# Data section
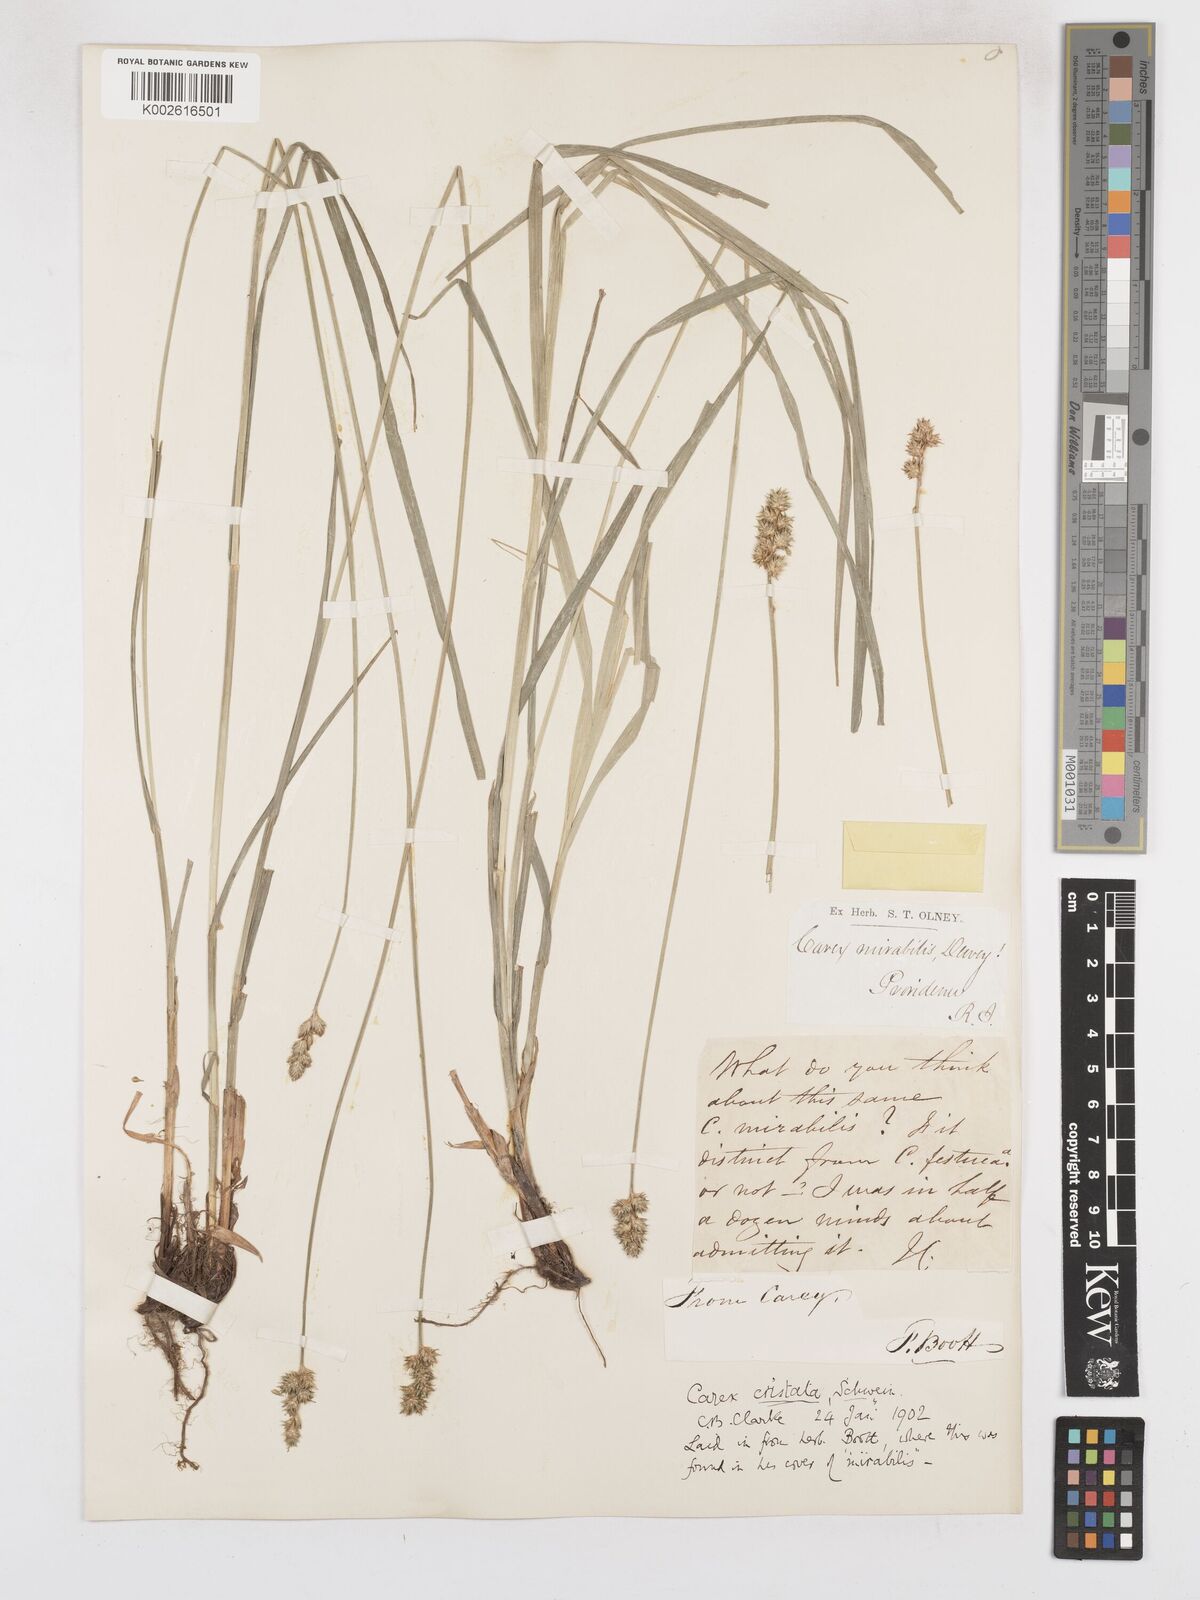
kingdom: Plantae
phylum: Tracheophyta
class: Liliopsida
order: Poales
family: Cyperaceae
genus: Carex
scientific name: Carex cristatella
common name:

# What you should do
Reproduce all the rows above with "scientific name" replaced by "binomial name" at each occurrence, keeping everything else unchanged. Leave the pictures out.

# Completed exercise
kingdom: Plantae
phylum: Tracheophyta
class: Liliopsida
order: Poales
family: Cyperaceae
genus: Carex
binomial name: Carex cristatella
common name:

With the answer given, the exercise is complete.